» Directive
Count the lines in the listing below that contain the string "gauge", treating uppercase and lowercase as different. Give only the number.

» Raw data
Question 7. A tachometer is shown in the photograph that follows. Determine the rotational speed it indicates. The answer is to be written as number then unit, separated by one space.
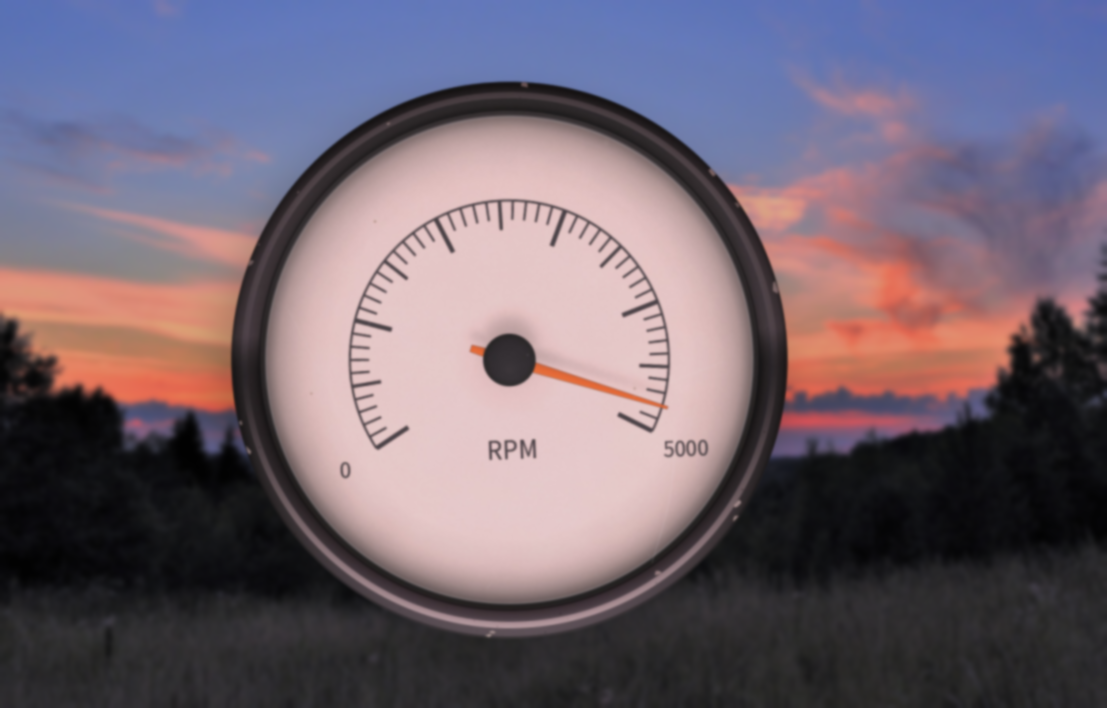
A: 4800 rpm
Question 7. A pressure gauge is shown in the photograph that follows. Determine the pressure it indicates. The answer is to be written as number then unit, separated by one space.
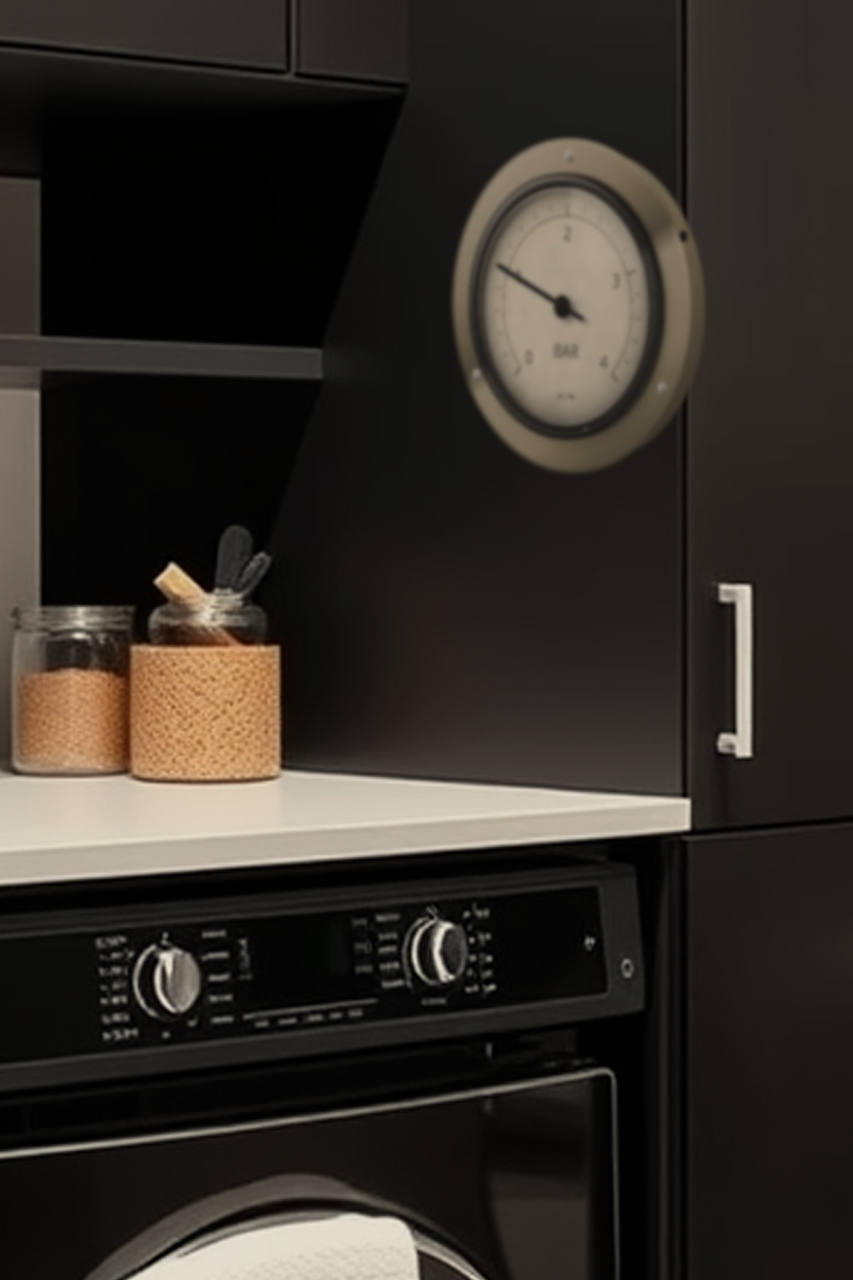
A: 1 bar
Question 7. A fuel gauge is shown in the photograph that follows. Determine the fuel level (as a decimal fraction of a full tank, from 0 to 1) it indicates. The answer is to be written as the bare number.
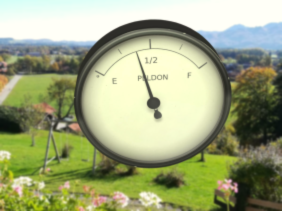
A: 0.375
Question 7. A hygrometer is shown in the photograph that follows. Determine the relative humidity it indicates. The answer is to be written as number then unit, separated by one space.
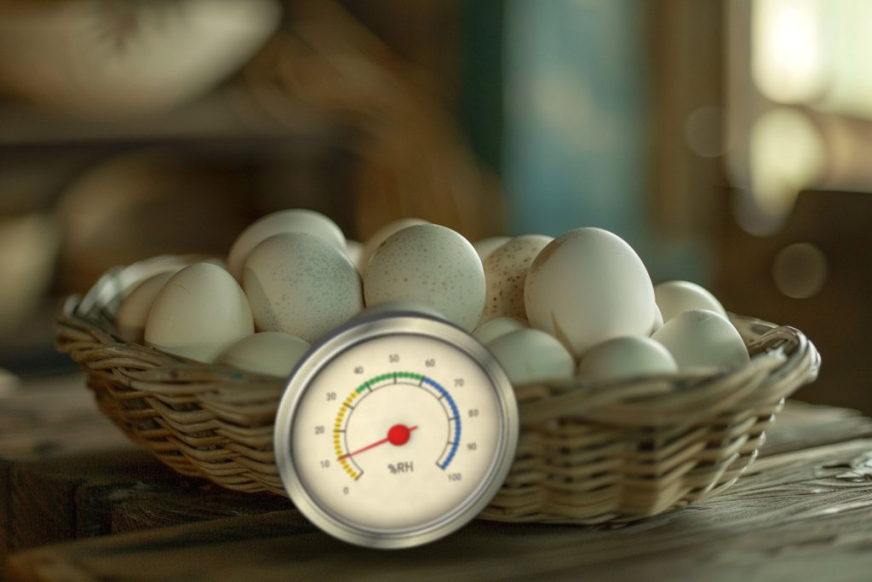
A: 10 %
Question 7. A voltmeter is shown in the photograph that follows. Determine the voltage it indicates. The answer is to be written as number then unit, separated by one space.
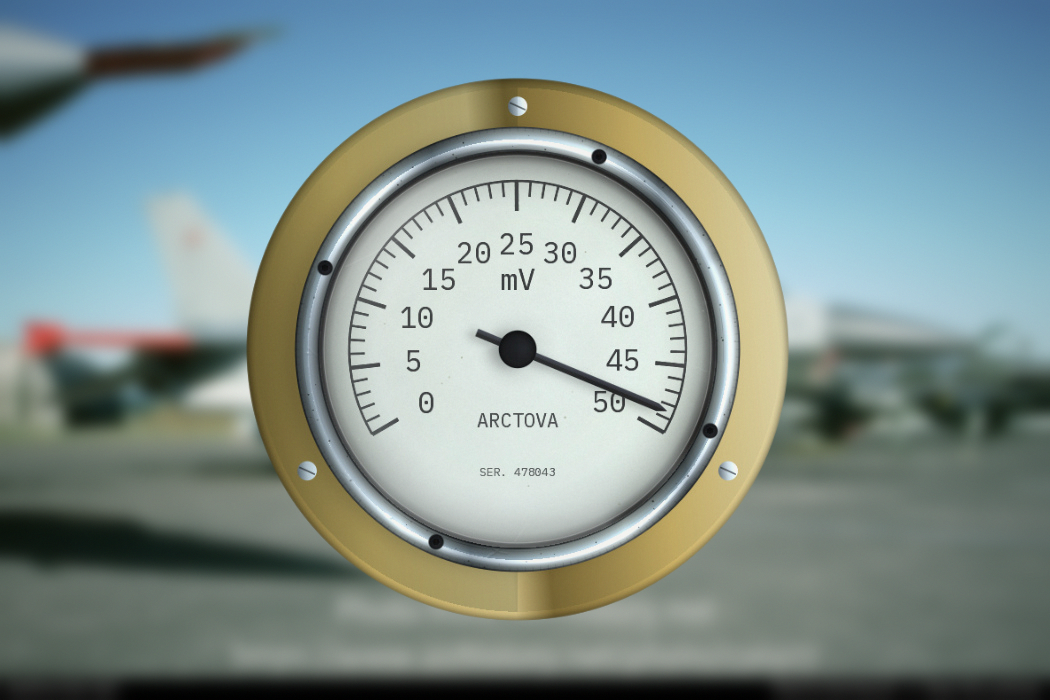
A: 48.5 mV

» Written answer
2